- **What the exercise asks**
Of the lines below, write out exactly those from the line with "#fff; stroke-width: 30" through the line with "M225,154L252,166L256,158L281,169L260,215L208,193Z", both included, and skip the rest.

- **Entries supplied**
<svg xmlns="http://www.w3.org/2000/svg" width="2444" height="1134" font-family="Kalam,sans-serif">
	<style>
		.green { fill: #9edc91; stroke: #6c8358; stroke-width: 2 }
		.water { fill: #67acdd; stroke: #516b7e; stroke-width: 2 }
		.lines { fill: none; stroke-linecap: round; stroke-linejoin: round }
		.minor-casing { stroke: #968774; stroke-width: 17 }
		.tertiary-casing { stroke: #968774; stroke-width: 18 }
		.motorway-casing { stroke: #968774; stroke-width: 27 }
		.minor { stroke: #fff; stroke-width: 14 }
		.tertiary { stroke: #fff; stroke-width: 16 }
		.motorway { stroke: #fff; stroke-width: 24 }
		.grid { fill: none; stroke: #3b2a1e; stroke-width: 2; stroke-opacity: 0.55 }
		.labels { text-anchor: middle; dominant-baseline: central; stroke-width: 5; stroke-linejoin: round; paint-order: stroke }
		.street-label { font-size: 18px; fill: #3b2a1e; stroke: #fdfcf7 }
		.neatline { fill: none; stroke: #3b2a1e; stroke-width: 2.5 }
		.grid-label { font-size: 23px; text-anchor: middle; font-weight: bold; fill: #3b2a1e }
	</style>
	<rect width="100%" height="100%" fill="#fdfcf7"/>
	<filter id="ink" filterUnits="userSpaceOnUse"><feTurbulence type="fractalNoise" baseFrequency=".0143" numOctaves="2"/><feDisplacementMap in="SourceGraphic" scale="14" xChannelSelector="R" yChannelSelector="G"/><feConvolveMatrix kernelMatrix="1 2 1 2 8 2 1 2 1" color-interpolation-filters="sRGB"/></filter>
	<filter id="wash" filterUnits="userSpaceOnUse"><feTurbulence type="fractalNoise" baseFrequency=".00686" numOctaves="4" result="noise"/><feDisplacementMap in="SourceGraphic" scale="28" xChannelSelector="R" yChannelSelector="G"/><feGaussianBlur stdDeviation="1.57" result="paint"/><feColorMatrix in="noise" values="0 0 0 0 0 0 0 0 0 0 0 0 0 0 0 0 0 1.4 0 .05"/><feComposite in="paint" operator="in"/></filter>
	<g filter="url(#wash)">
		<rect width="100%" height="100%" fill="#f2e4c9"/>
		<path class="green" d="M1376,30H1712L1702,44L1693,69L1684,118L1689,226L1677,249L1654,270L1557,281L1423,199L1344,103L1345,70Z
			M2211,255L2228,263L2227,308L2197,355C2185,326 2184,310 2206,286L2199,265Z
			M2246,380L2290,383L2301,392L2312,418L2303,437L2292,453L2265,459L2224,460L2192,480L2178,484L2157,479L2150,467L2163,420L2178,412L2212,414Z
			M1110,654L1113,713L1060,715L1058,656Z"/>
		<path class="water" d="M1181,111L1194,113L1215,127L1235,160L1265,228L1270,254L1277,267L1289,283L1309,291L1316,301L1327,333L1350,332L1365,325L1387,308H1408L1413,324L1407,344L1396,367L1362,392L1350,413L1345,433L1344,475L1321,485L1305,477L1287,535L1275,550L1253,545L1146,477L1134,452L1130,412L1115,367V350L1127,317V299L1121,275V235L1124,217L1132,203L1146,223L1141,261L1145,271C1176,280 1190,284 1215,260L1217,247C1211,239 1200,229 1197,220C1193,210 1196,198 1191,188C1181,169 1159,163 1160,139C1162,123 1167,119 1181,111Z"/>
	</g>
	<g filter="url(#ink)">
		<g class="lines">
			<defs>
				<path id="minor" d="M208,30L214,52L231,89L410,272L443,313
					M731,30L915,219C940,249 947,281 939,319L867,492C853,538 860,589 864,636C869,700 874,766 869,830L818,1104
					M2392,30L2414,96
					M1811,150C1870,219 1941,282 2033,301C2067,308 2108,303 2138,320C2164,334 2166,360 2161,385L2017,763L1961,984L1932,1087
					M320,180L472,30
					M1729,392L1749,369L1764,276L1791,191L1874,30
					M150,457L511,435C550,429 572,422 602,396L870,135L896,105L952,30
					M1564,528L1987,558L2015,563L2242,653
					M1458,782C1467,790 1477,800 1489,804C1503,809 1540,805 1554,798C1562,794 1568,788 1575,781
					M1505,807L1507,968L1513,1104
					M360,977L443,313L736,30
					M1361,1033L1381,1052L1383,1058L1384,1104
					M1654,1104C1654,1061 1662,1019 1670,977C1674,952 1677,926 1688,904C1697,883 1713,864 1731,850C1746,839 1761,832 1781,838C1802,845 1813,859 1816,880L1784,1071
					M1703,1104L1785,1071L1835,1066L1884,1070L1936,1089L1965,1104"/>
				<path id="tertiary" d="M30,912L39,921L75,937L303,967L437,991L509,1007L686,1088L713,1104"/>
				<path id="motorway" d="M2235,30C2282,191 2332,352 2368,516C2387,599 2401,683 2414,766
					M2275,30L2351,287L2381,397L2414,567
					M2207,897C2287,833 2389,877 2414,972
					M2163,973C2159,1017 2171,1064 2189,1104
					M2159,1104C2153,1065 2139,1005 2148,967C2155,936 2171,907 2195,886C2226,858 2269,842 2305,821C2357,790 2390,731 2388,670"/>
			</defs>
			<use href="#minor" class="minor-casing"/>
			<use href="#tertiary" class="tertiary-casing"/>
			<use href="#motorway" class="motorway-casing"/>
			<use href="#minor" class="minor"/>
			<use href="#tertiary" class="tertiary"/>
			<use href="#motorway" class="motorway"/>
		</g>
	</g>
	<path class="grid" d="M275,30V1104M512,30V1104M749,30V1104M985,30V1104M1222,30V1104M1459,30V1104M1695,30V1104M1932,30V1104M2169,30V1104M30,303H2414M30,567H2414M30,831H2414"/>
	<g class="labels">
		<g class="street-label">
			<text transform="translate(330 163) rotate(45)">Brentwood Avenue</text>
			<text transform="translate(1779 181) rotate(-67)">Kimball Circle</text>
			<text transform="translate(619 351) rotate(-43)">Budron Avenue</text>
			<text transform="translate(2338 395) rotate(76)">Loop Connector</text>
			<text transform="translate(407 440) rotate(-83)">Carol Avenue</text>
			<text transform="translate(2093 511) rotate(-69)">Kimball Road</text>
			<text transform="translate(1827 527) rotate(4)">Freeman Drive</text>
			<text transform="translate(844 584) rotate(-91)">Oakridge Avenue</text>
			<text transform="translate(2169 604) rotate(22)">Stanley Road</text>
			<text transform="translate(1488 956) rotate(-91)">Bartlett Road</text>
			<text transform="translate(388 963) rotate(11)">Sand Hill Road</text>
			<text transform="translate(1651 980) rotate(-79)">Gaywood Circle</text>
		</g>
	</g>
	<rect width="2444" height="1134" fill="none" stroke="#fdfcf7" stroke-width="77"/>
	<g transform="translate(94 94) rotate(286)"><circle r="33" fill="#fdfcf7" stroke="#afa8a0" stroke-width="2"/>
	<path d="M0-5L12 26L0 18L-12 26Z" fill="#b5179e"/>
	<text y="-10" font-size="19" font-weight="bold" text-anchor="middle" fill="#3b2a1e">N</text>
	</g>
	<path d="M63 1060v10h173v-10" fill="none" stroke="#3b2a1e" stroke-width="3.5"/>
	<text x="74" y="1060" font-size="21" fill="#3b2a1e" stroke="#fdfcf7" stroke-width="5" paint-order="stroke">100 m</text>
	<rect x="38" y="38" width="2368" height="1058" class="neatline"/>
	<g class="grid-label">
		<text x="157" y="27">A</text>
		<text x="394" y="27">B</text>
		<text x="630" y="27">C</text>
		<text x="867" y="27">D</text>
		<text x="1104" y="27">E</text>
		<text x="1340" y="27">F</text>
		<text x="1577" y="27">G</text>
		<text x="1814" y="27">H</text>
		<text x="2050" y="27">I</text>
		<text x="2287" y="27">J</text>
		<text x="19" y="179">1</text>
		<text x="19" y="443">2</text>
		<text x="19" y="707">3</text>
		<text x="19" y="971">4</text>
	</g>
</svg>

==

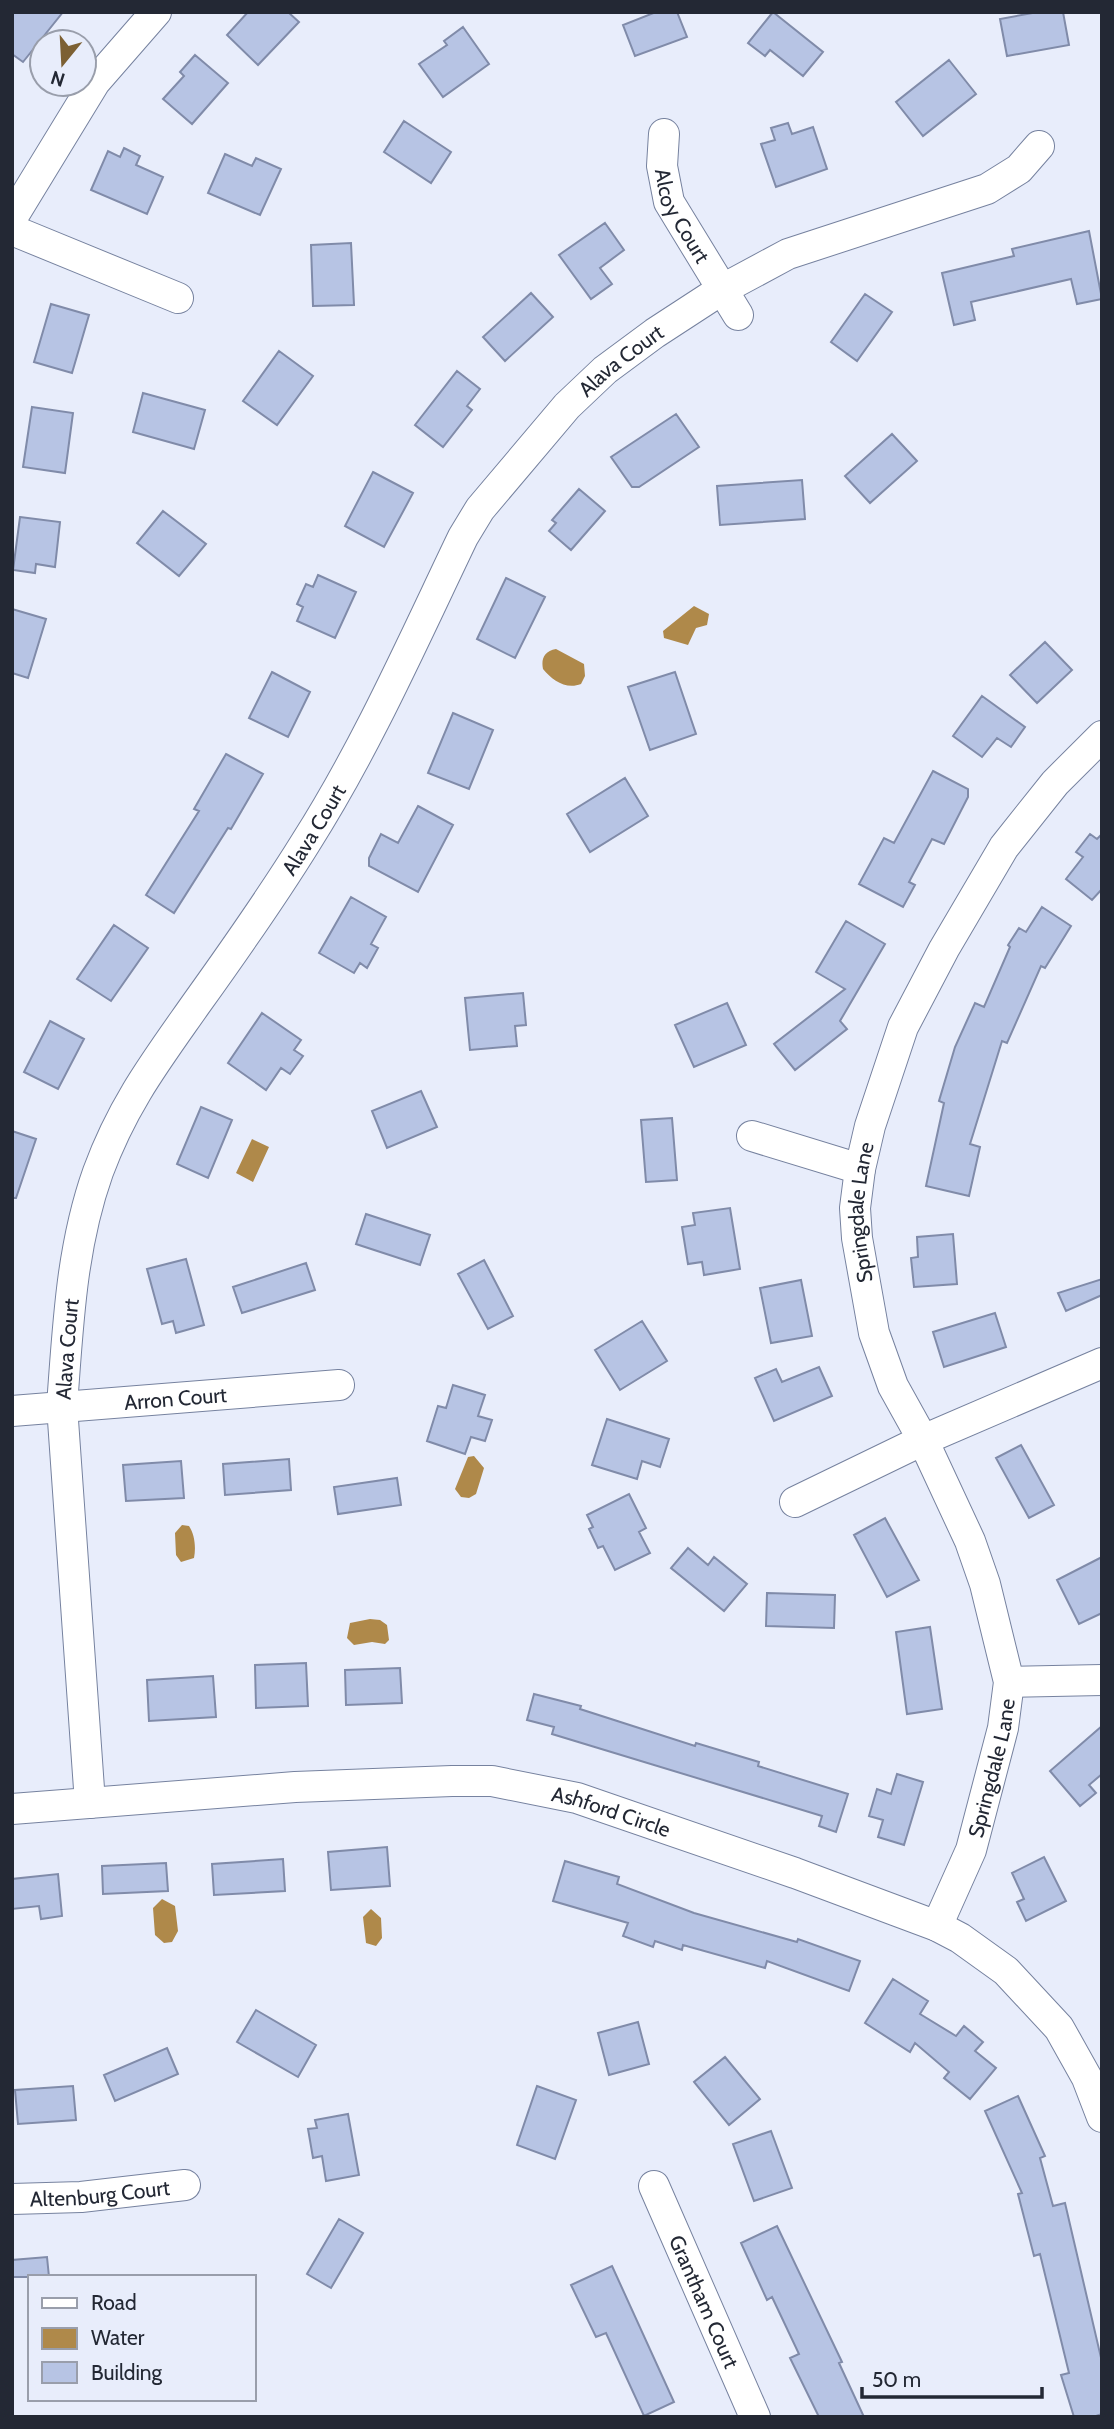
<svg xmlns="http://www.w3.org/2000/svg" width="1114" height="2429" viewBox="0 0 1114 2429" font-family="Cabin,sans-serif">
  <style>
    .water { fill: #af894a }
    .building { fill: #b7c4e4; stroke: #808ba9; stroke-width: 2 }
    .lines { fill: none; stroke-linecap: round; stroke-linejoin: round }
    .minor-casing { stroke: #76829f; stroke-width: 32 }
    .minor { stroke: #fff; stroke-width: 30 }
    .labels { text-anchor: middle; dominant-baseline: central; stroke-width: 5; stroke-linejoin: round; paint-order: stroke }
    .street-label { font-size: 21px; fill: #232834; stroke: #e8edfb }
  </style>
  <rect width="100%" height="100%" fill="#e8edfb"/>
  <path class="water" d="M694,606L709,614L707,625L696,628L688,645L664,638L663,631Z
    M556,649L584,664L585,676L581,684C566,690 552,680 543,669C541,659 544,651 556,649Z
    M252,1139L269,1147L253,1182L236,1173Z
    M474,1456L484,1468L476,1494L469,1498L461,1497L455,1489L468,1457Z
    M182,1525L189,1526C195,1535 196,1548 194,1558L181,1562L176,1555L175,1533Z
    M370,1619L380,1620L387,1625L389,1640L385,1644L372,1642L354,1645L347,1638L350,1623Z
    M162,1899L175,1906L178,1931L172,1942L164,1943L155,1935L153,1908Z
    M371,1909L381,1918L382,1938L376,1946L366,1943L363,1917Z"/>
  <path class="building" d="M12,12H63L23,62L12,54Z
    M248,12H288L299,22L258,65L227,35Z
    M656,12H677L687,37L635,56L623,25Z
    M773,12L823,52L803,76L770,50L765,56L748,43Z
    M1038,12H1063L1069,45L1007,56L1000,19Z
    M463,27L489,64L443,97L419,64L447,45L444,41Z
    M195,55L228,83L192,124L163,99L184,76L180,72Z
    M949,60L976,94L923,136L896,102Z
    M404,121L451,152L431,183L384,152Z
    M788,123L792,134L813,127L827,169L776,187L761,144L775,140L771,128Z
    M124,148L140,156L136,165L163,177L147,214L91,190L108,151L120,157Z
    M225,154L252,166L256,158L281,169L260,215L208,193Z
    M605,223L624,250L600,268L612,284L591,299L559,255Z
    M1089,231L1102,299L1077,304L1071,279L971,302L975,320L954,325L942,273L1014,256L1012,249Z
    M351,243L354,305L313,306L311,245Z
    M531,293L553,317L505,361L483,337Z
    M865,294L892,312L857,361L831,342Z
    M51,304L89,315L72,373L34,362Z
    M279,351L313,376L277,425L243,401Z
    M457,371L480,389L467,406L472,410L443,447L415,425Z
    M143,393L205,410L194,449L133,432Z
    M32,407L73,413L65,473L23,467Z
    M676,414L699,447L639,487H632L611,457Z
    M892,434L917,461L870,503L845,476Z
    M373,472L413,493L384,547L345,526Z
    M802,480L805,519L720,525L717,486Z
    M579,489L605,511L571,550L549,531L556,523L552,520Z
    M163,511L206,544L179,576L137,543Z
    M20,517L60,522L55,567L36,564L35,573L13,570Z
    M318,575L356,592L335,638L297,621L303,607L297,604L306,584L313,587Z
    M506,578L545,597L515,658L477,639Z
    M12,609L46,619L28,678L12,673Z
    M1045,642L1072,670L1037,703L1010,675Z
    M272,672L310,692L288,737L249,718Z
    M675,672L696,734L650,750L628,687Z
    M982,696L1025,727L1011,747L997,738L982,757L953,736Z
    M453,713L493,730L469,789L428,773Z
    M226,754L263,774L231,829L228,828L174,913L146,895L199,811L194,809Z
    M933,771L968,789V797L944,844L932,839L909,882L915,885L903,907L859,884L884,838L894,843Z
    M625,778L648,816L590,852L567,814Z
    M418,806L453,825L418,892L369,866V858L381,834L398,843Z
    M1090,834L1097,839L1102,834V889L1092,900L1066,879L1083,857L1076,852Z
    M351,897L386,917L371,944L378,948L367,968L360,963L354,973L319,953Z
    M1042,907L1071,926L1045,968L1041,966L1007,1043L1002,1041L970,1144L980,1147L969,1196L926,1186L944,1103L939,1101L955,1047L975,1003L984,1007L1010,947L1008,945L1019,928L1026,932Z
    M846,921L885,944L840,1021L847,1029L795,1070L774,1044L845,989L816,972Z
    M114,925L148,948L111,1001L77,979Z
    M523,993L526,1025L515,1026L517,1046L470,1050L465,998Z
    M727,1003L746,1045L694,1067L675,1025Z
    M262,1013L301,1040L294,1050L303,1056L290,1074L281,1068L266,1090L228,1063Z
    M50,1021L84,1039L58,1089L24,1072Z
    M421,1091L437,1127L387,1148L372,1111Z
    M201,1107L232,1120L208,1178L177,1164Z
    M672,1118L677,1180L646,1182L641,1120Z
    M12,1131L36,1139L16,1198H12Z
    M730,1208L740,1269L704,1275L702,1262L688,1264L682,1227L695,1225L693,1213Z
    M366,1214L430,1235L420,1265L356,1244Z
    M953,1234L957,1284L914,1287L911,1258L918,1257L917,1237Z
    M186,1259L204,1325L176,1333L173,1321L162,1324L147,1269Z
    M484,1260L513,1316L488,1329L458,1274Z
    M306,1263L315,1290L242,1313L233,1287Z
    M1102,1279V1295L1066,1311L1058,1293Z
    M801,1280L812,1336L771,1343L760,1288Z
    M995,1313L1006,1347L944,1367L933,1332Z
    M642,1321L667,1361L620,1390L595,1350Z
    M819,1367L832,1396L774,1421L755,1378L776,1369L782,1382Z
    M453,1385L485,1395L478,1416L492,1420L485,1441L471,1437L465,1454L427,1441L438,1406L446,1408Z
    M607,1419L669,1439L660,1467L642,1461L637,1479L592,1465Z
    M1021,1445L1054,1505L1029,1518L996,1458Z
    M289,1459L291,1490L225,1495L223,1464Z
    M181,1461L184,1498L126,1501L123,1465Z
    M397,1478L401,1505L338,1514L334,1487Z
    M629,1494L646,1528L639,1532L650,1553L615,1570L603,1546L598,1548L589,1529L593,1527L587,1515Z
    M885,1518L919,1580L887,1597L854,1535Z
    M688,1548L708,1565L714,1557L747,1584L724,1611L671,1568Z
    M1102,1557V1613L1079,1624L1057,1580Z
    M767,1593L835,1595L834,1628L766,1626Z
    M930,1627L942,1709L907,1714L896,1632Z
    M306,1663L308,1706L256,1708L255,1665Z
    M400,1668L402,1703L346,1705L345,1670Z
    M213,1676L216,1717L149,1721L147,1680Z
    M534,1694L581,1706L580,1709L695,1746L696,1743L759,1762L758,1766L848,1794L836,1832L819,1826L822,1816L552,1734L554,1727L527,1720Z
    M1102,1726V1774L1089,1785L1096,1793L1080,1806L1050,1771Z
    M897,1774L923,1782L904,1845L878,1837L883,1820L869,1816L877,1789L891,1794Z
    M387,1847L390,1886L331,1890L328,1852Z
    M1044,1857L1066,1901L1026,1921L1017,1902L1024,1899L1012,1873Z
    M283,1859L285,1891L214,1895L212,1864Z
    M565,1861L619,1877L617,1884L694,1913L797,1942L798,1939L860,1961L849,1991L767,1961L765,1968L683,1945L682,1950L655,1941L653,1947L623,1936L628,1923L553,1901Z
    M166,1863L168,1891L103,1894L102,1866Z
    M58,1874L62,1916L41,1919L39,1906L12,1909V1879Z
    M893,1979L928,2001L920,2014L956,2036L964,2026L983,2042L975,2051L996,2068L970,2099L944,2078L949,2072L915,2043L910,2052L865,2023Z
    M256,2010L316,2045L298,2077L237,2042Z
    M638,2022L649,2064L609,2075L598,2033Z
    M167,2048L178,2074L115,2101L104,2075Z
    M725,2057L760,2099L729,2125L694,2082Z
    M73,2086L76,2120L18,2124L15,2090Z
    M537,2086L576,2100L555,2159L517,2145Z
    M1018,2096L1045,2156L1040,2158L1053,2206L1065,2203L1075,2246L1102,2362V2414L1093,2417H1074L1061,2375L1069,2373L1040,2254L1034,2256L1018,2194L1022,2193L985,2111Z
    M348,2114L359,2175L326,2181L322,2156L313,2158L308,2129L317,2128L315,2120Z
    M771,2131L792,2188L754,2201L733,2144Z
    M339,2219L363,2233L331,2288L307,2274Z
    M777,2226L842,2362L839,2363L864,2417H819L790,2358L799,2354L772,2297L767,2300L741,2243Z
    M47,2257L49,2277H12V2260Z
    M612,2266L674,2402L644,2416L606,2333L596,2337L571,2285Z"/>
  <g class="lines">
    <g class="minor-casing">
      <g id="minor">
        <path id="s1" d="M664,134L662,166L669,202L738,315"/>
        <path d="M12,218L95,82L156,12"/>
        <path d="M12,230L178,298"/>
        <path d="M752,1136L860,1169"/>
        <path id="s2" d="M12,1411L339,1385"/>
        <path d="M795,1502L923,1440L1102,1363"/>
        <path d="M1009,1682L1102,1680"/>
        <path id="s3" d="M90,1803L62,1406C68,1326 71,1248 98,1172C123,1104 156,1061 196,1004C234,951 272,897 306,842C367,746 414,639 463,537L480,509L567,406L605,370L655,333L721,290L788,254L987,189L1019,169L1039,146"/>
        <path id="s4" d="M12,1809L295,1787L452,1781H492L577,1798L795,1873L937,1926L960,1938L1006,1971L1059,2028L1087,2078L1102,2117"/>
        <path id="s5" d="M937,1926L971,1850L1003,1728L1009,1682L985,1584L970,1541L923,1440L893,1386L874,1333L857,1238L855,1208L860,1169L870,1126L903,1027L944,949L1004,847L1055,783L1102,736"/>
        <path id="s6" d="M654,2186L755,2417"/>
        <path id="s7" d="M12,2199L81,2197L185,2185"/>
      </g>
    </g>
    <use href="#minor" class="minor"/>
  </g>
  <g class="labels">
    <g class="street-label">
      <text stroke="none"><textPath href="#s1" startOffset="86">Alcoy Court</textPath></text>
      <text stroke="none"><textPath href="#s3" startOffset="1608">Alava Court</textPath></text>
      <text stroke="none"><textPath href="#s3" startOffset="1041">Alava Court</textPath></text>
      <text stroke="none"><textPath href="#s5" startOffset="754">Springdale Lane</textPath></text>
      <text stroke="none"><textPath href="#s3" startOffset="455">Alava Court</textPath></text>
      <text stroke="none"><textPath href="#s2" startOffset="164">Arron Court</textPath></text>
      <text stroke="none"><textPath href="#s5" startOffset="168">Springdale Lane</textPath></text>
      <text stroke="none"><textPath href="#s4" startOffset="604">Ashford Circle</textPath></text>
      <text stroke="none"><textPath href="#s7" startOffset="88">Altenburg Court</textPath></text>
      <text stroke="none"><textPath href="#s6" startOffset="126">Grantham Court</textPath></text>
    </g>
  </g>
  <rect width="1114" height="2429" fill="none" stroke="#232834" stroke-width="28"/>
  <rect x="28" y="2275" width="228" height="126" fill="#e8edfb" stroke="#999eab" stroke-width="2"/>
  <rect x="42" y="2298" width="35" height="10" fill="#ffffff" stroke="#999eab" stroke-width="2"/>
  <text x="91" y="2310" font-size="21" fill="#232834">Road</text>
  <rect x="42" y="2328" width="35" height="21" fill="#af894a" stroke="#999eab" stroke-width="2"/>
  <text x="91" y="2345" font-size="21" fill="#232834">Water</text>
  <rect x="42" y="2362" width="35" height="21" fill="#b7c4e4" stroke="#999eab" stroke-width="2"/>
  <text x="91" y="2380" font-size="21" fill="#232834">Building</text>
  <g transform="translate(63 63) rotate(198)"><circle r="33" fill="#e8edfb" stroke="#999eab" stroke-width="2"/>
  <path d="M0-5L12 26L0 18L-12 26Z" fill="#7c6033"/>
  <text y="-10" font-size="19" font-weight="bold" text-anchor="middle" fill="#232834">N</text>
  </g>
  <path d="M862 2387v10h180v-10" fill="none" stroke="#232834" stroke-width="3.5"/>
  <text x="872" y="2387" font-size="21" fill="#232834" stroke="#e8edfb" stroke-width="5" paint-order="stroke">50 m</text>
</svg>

- **Answer to this exercise**
    .minor { stroke: #fff; stroke-width: 30 }
    .labels { text-anchor: middle; dominant-baseline: central; stroke-width: 5; stroke-linejoin: round; paint-order: stroke }
    .street-label { font-size: 21px; fill: #232834; stroke: #e8edfb }
  </style>
  <rect width="100%" height="100%" fill="#e8edfb"/>
  <path class="water" d="M694,606L709,614L707,625L696,628L688,645L664,638L663,631Z
    M556,649L584,664L585,676L581,684C566,690 552,680 543,669C541,659 544,651 556,649Z
    M252,1139L269,1147L253,1182L236,1173Z
    M474,1456L484,1468L476,1494L469,1498L461,1497L455,1489L468,1457Z
    M182,1525L189,1526C195,1535 196,1548 194,1558L181,1562L176,1555L175,1533Z
    M370,1619L380,1620L387,1625L389,1640L385,1644L372,1642L354,1645L347,1638L350,1623Z
    M162,1899L175,1906L178,1931L172,1942L164,1943L155,1935L153,1908Z
    M371,1909L381,1918L382,1938L376,1946L366,1943L363,1917Z"/>
  <path class="building" d="M12,12H63L23,62L12,54Z
    M248,12H288L299,22L258,65L227,35Z
    M656,12H677L687,37L635,56L623,25Z
    M773,12L823,52L803,76L770,50L765,56L748,43Z
    M1038,12H1063L1069,45L1007,56L1000,19Z
    M463,27L489,64L443,97L419,64L447,45L444,41Z
    M195,55L228,83L192,124L163,99L184,76L180,72Z
    M949,60L976,94L923,136L896,102Z
    M404,121L451,152L431,183L384,152Z
    M788,123L792,134L813,127L827,169L776,187L761,144L775,140L771,128Z
    M124,148L140,156L136,165L163,177L147,214L91,190L108,151L120,157Z
    M225,154L252,166L256,158L281,169L260,215L208,193Z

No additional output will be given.